» **Work item**
Return every record verbatim, omitting all pictures.
┌─ Supplied material
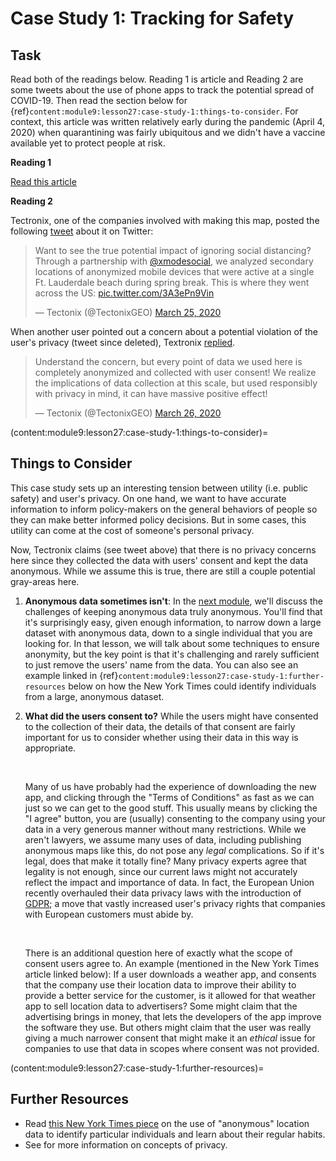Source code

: # Case Study 1: Tracking for Safety

## Task

Read both of the readings below. Reading 1 is article and Reading 2 are some tweets about the use of phone apps to track the potential spread of COVID-19. Then read the section below for {ref}`content:module9:lesson27:case-study-1:things-to-consider`. For context, this article was written relatively early during the pandemic (April 4, 2020) when quarantining was fairly ubiquitous and we didn't have a vaccine available yet to protect people at risk.

**Reading 1**

[Read this article](https://www.cnn.com/2020/04/04/tech/location-tracking-florida-coronavirus/index.html)

**Reading 2**

Tectronix, one of the companies involved with making this map, posted the following [tweet](https://twitter.com/tectonixgeo/status/1242628347034767361?lang=en) about it on Twitter:

<blockquote class="twitter-tweet"><p lang="en" dir="ltr">Want to see the true potential impact of ignoring social distancing? Through a partnership with <a href="https://twitter.com/xmodesocial?ref_src=twsrc%5Etfw">@xmodesocial</a>, we analyzed secondary locations of anonymized mobile devices that were active at a single Ft. Lauderdale beach during spring break. This is where they went across the US: <a href="https://t.co/3A3ePn9Vin">pic.twitter.com/3A3ePn9Vin</a></p>&mdash; Tectonix (@TectonixGEO) <a data-dnt="true" href="https://twitter.com/TectonixGEO/status/1242628347034767361?ref_src=twsrc%5Etfw">March 25, 2020</a></blockquote> <script async src="https://platform.twitter.com/widgets.js" charset="utf-8"></script>

When another user pointed out a concern about a potential violation of the user's privacy (tweet since deleted), Textronix [replied](https://mobile.twitter.com/TectonixGEO/status/1243004792932368385).

<blockquote class="twitter-tweet"><p lang="en" dir="ltr">Understand the concern, but every point of data we used here is completely anonymized and collected with user consent! We realize the implications of data collection at this scale, but used responsibly with privacy in mind, it can have massive positive effect!</p>&mdash; Tectonix (@TectonixGEO) <a data-dnt="true" href="https://twitter.com/TectonixGEO/status/1243004792932368385?ref_src=twsrc%5Etfw">March 26, 2020</a></blockquote> <script async src="https://platform.twitter.com/widgets.js" charset="utf-8"></script>

(content:module9:lesson27:case-study-1:things-to-consider)=

## Things to Consider

This case study sets up an interesting tension between utility (i.e. public safety) and user's privacy. On one hand, we want to have accurate information to inform policy-makers on the general behaviors of people so they can make better informed policy decisions. But in some cases, this utility can come at the cost of someone's personal privacy.

Now, Tectronix claims (see tweet above) that there is no privacy concerns here since they collected the data with users' consent and kept the data anonymous. While we assume this is true, there are still a couple potential gray-areas here.

1. **Anonymous data sometimes isn't**: In the [next module](/module-10-beyond-163/lesson-29-privacy/index), we'll discuss the challenges of keeping anonymous data truly anonymous. You'll find that it's surprisingly easy, given enough information, to narrow down a large dataset with anonymous data, down to a single individual that you are looking for. In that lesson, we will talk about some techniques to ensure anonymity, but the key point is that it's challenging and rarely sufficient to just remove the users' name from the data. You can also see an example linked in {ref}`content:module9:lesson27:case-study-1:further-resources` below on how the New York Times could identify individuals from a large, anonymous dataset.
2. **What did the users consent to?** While the users might have consented to the collection of their data, the details of that consent are fairly important for us to consider whether using their data in this way is appropriate.

   <br />

   Many of us have probably had the experience of downloading the new app, and clicking through the "Terms of Conditions" as fast as we can just so we can get to the good stuff. This usually means by clicking the "I agree" button, you are (usually) consenting to the company using your data in a very generous manner without many restrictions. While we aren't lawyers, we assume many uses of data, including publishing anonymous maps like this, do not pose any _legal_ complications. So if it's legal, does that make it totally fine? Many privacy experts agree that legality is not enough, since our current laws might not accurately reflect the impact and importance of data. In fact, the European Union recently overhauled their data privacy laws with the introduction of [GDPR](https://gdpr-info.eu/); a move that vastly increased user's privacy rights that companies with European customers must abide by.

   <br />

   There is an additional question here of exactly what the scope of consent users agree to. An example (mentioned in the New York Times article linked below): If a user downloads a weather app, and consents that the company use their location data to improve their ability to provide a better service for the customer, is it allowed for that weather app to sell location data to advertisers? Some might claim that the advertising brings in money, that lets the developers of the app improve the software they use. But others might claim that the user was really giving a much narrower consent that might make it an _ethical_ issue for companies to use that data in scopes where consent was not provided.

(content:module9:lesson27:case-study-1:further-resources)=

## Further Resources

- Read [this New York Times piece](https://www.nytimes.com/interactive/2018/12/10/business/location-data-privacy-apps.html) on the use of "anonymous" location data to identify particular individuals and learn about their regular habits.
- See [](/module-10-beyond-163/lesson-29-privacy/index) for more information on concepts of privacy.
└─
» **Written answer**
Source code

: # Case Study 1: Tracking for Safety

## Task

Read both of the readings below. Reading 1 is article and Reading 2 are some tweets about the use of phone apps to track the potential spread of COVID-19. Then read the section below for {ref}`content:module9:lesson27:case-study-1:things-to-consider`. For context, this article was written relatively early during the pandemic (April 4, 2020) when quarantining was fairly ubiquitous and we didn't have a vaccine available yet to protect people at risk.

**Reading 1**

[Read this article](https://www.cnn.com/2020/04/04/tech/location-tracking-florida-coronavirus/index.html)

**Reading 2**

Tectronix, one of the companies involved with making this map, posted the following [tweet](https://twitter.com/tectonixgeo/status/1242628347034767361?lang=en) about it on Twitter:

<blockquote class="twitter-tweet"><p lang="en" dir="ltr">Want to see the true potential impact of ignoring social distancing? Through a partnership with <a href="https://twitter.com/xmodesocial?ref_src=twsrc%5Etfw">@xmodesocial</a>, we analyzed secondary locations of anonymized mobile devices that were active at a single Ft. Lauderdale beach during spring break. This is where they went across the US: <a href="https://t.co/3A3ePn9Vin">pic.twitter.com/3A3ePn9Vin</a></p>&mdash; Tectonix (@TectonixGEO) <a data-dnt="true" href="https://twitter.com/TectonixGEO/status/1242628347034767361?ref_src=twsrc%5Etfw">March 25, 2020</a></blockquote> <script async src="https://platform.twitter.com/widgets.js" charset="utf-8"></script>

When another user pointed out a concern about a potential violation of the user's privacy (tweet since deleted), Textronix [replied](https://mobile.twitter.com/TectonixGEO/status/1243004792932368385).

<blockquote class="twitter-tweet"><p lang="en" dir="ltr">Understand the concern, but every point of data we used here is completely anonymized and collected with user consent! We realize the implications of data collection at this scale, but used responsibly with privacy in mind, it can have massive positive effect!</p>&mdash; Tectonix (@TectonixGEO) <a data-dnt="true" href="https://twitter.com/TectonixGEO/status/1243004792932368385?ref_src=twsrc%5Etfw">March 26, 2020</a></blockquote> <script async src="https://platform.twitter.com/widgets.js" charset="utf-8"></script>

(content:module9:lesson27:case-study-1:things-to-consider)=

## Things to Consider

This case study sets up an interesting tension between utility (i.e. public safety) and user's privacy. On one hand, we want to have accurate information to inform policy-makers on the general behaviors of people so they can make better informed policy decisions. But in some cases, this utility can come at the cost of someone's personal privacy.

Now, Tectronix claims (see tweet above) that there is no privacy concerns here since they collected the data with users' consent and kept the data anonymous. While we assume this is true, there are still a couple potential gray-areas here.

1. **Anonymous data sometimes isn't**: In the [next module](/module-10-beyond-163/lesson-29-privacy/index), we'll discuss the challenges of keeping anonymous data truly anonymous. You'll find that it's surprisingly easy, given enough information, to narrow down a large dataset with anonymous data, down to a single individual that you are looking for. In that lesson, we will talk about some techniques to ensure anonymity, but the key point is that it's challenging and rarely sufficient to just remove the users' name from the data. You can also see an example linked in {ref}`content:module9:lesson27:case-study-1:further-resources` below on how the New York Times could identify individuals from a large, anonymous dataset.
2. **What did the users consent to?** While the users might have consented to the collection of their data, the details of that consent are fairly important for us to consider whether using their data in this way is appropriate.

   <br />

   Many of us have probably had the experience of downloading the new app, and clicking through the "Terms of Conditions" as fast as we can just so we can get to the good stuff. This usually means by clicking the "I agree" button, you are (usually) consenting to the company using your data in a very generous manner without many restrictions. While we aren't lawyers, we assume many uses of data, including publishing anonymous maps like this, do not pose any _legal_ complications. So if it's legal, does that make it totally fine? Many privacy experts agree that legality is not enough, since our current laws might not accurately reflect the impact and importance of data. In fact, the European Union recently overhauled their data privacy laws with the introduction of [GDPR](https://gdpr-info.eu/); a move that vastly increased user's privacy rights that companies with European customers must abide by.

   <br />

   There is an additional question here of exactly what the scope of consent users agree to. An example (mentioned in the New York Times article linked below): If a user downloads a weather app, and consents that the company use their location data to improve their ability to provide a better service for the customer, is it allowed for that weather app to sell location data to advertisers? Some might claim that the advertising brings in money, that lets the developers of the app improve the software they use. But others might claim that the user was really giving a much narrower consent that might make it an _ethical_ issue for companies to use that data in scopes where consent was not provided.

(content:module9:lesson27:case-study-1:further-resources)=

## Further Resources

- Read [this New York Times piece](https://www.nytimes.com/interactive/2018/12/10/business/location-data-privacy-apps.html) on the use of "anonymous" location data to identify particular individuals and learn about their regular habits.
- See [](/module-10-beyond-163/lesson-29-privacy/index) for more information on concepts of privacy.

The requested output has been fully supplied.